Colombe Schneck a imaginé une enquêtrice observatrice factice, issue d’un milieu ouvrier, féministe qui serait chargée d’une peinture sociale de la bourgeoisie parisienne dans les années soixante-dix.

 

 

C’est comme si celle-ci s’immisçait simultanément chez les deux familles, nous en décrivait les lieux, leurs habitants, suivait pas à pas nos deux héroïnes et nous faisait part de son ressenti, se permettant parfois d’être déçue. À un moment, elle avait espéré qu’Héloïse et  Esther, vu leur éducation, vu leurs diplômes, vu leur milieu, vu leurs relations, échapperaient à leur condition de femmes, d’épouses, de mères, mais il n’en est rien. Néanmoins, quand peu d’années plus tard, en 2007, elles quittent leurs maris et rencontrent d’autres hommes, notre enquêtrice sociale voit là un acte de rébellion qui la réjouit.

 

 

J’ai trouvé le début assez superficiel, même si on devine que derrière les apparences, cette absence de doute devant la vie, se cachent quelques faiblesses.
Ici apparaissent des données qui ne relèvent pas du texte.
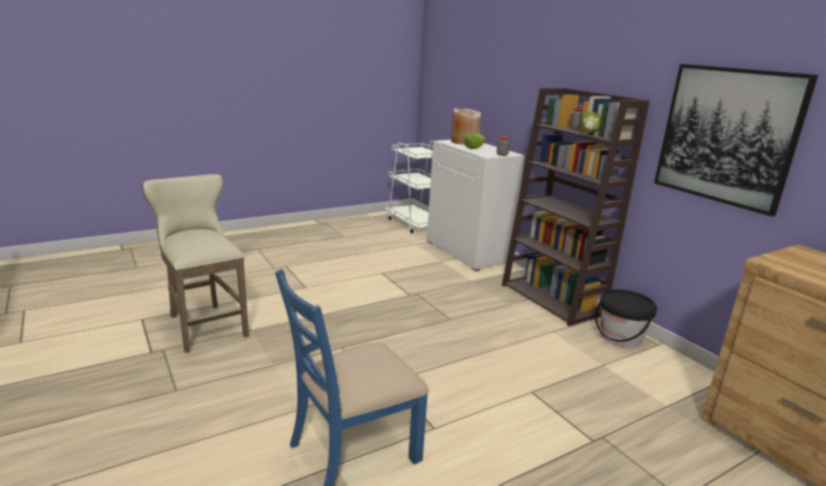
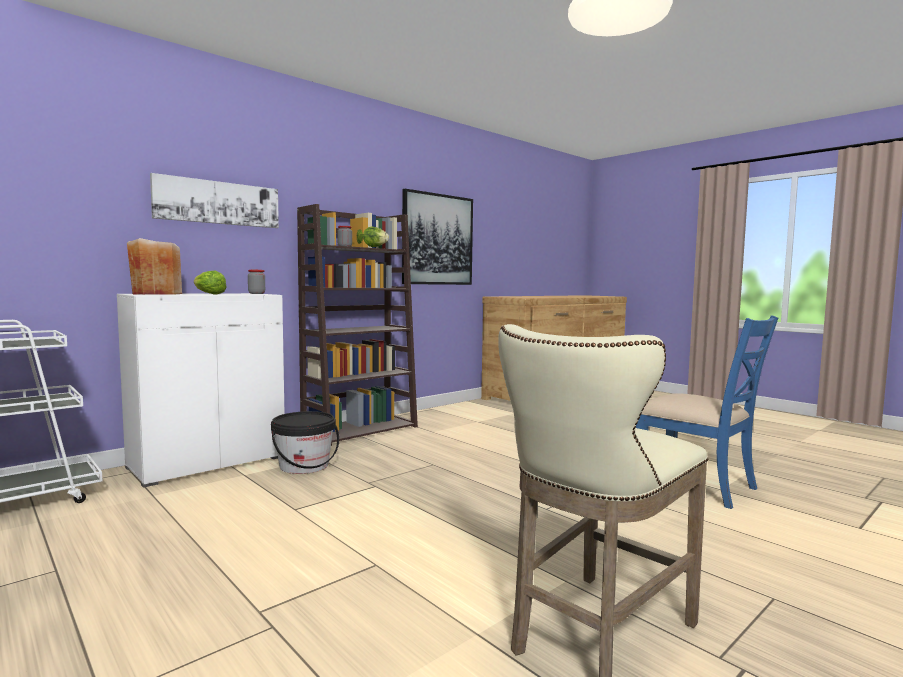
camera: 100 degrees left, 15 degrees down
(521, 84) = (218, 203): none -> picture
(620, 337) = (427, 415): black bucket -> black bucket (304, 466)

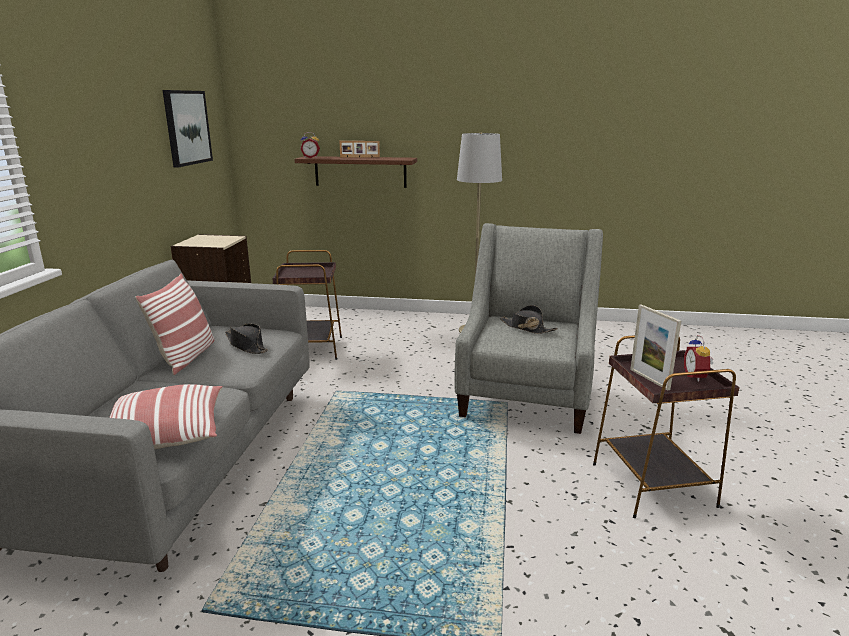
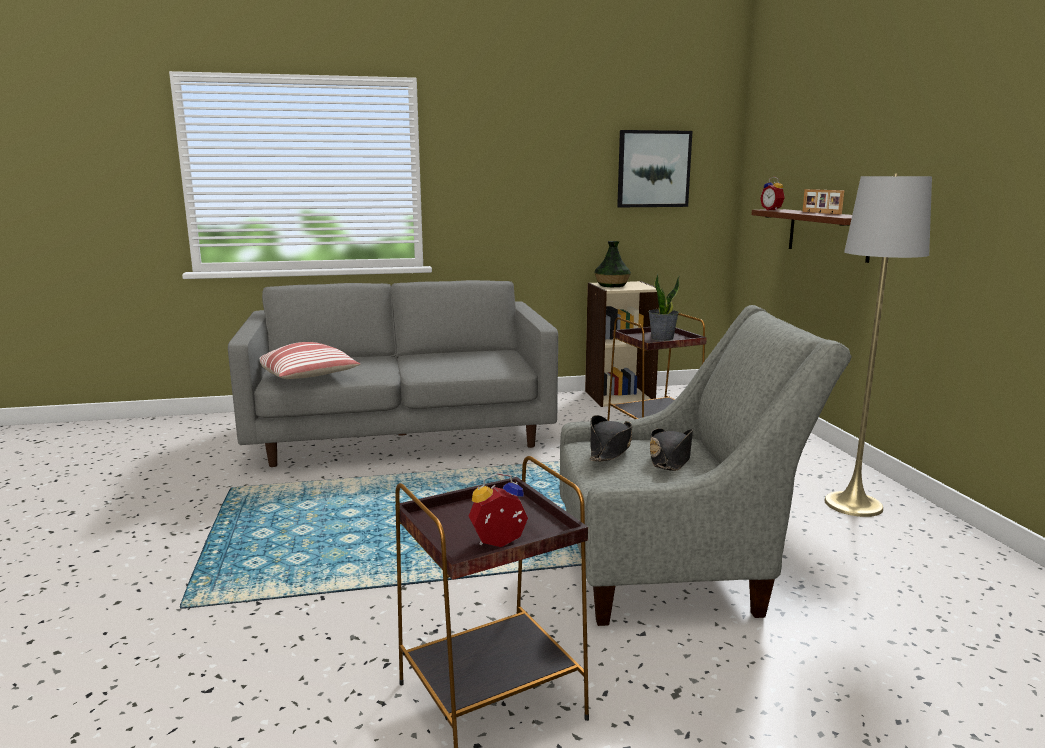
camera: 70 degrees right, 5 degrees down
(186, 357) = (440, 356): pillow -> none
(202, 242) = (612, 285): none -> vase
(247, 345) = (478, 365): black hat -> black hat (610, 449)
(308, 273) = (662, 338): none -> potted plant
(649, 379) = (467, 511): picture frame -> none

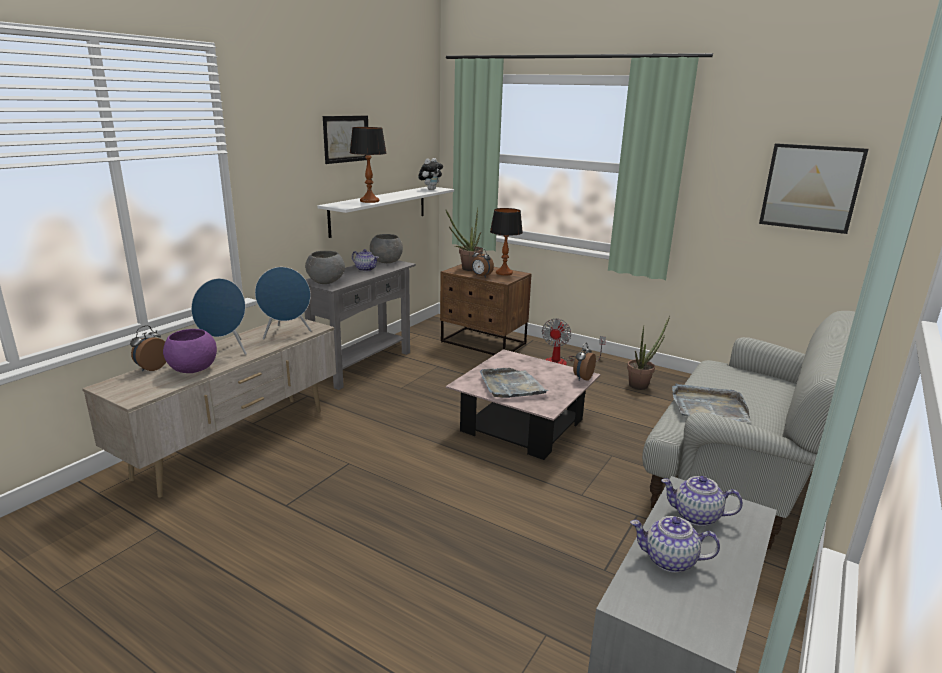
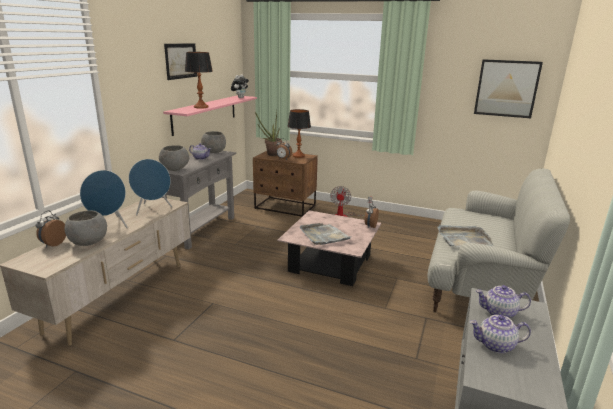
camera: 10 degrees left, 0 degrees up
(193, 370) = (89, 243): purple bowl -> grey bowl
(379, 210) = (205, 114): white shelf -> pink shelf
(641, 385) = (401, 228): potted plant -> none

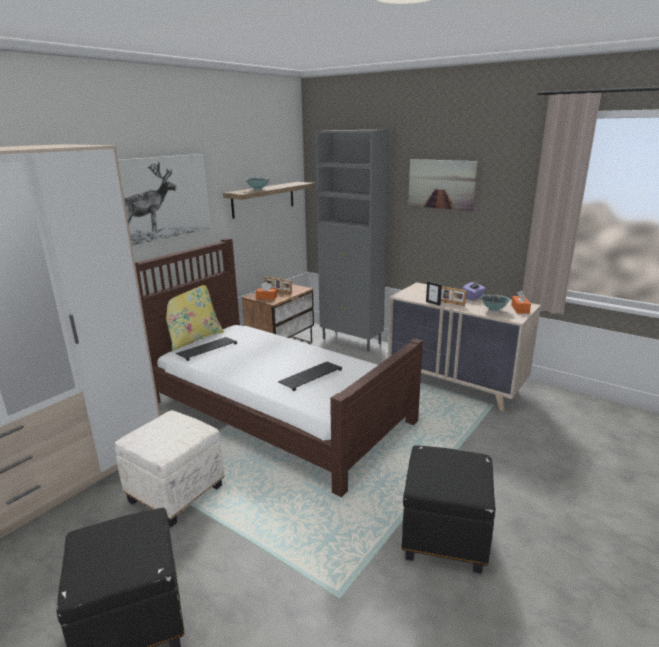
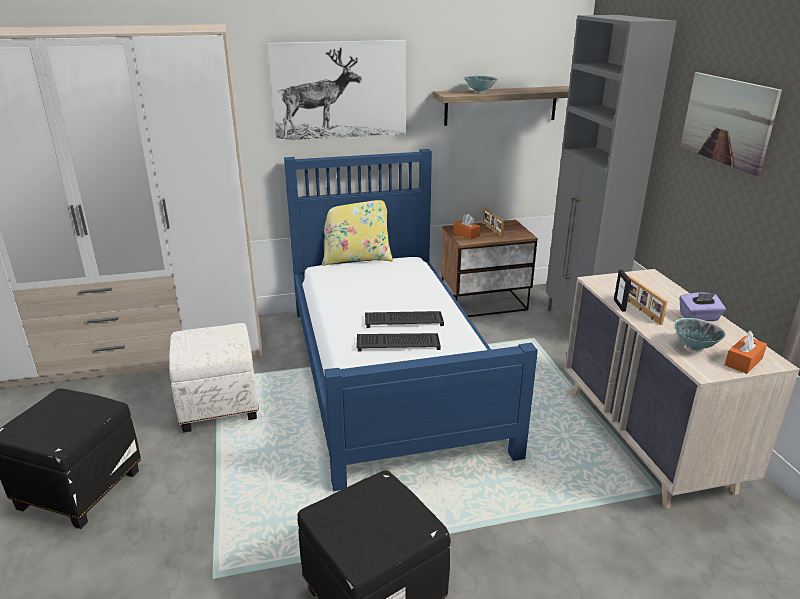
camera: 40 degrees right, 5 degrees up
(207, 349) = (350, 274): keyboard -> keyboard (404, 320)
(276, 411) = (390, 372): brown bed -> blue bed

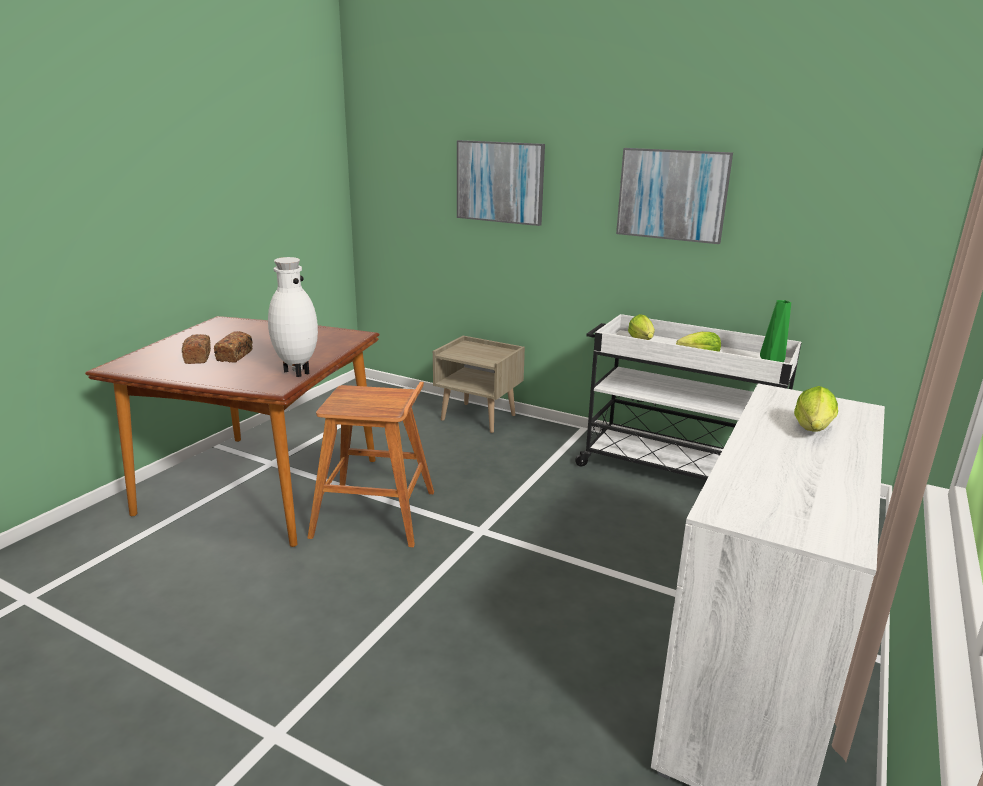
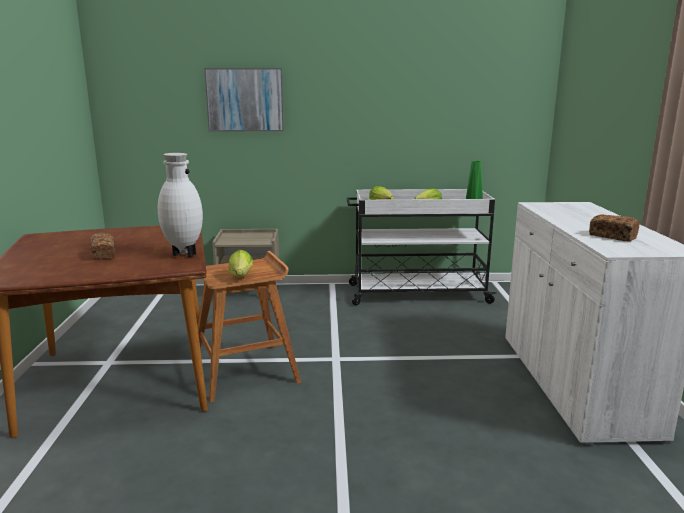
camera: 30 degrees left, 5 degrees down
(197, 357) = (69, 261): bread -> bread (612, 236)
(672, 195) = (383, 100): picture -> none
(812, 431) = (583, 215): lettuce -> lettuce (241, 277)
C’est souvent un peu froid, un peu rapide, rythmé certes, mais distant comme narration avec des phrases très courtes, sans verbes parfois, des énumérations... Une écriture très épurée.

 

 

L’émotion gagne cependant, quand, en 2015Héloïse, après avoir eu mal au cœur pendant trois semaines, consulte et apprend qu’elle est atteinte d’une maladie incurable. Elle n’a pas cinquante ans. Comment réagit Héloïse et que va ressentir Esther lorsque son amie va lui en faire part ?

« Comment fait-on face à la mort quand elle est là, brute, sans artifice et qu’il n’y a rien pour lui échapper ? »

Au cours de cette lecture, j’ai beaucoup apprécié l’épisode de gymnastique avec le monter à la corde qui m’a ramenée avec nostalgie quelques décennies en arrière, me retrouvant en lieu et place d’Esther

 

 

Difficile par contre, à un moment, pour ne pas dire incroyable de voir ces deux jeunes femmes rester impassibles et ne pas se révolter, face aux propos de leurs employeurs. Ainsi : embauchée à la rédaction d’une chaîne de télévision, le chef d’Esther la prévient qu’il ne la paie pas pour penser ! Quant à Héloïse recrutée dans un cabinet de conseil prestigieux, sa cheffe la prévient qu’elle aime travailler avec les filles de bonne famille, car elles sont gentilles et obéissantes ! L’éducation a fait son œuvre.

 

 

Deux petites bourgeoises est un livre drôle et amer sur la bourgeoisie dans les années 1970/1980, cette classe dont Esther et Héloïse ont hérité et le couple Simone de Beauvoir et Jean-Paul Sartre (photo ci-dessus) et l’élection de François Mitterrand (photo ci-dessous) vont soulever des questions dans les deux familles.

 

 

Il est aussi un beau portrait de femmes et un éloge de l’amitié, cette force plus fidèle et plus durable que nombre d’histoires d’amour, c’est en tout cas l’avis d’Esther.

 

 

C’est également la question de la mort et du deuil qu’aborde l’autrice de manière aussi franche que touchante, cette mort que l’on cache, que l’on n’ose surtout pas évoquer par son nom.

 

 

Sous une apparence frivole, Deux petites bourgeoises de Colombe Schneck est empli de sensibilité et de pudeur. Court, il se lit d’une traite.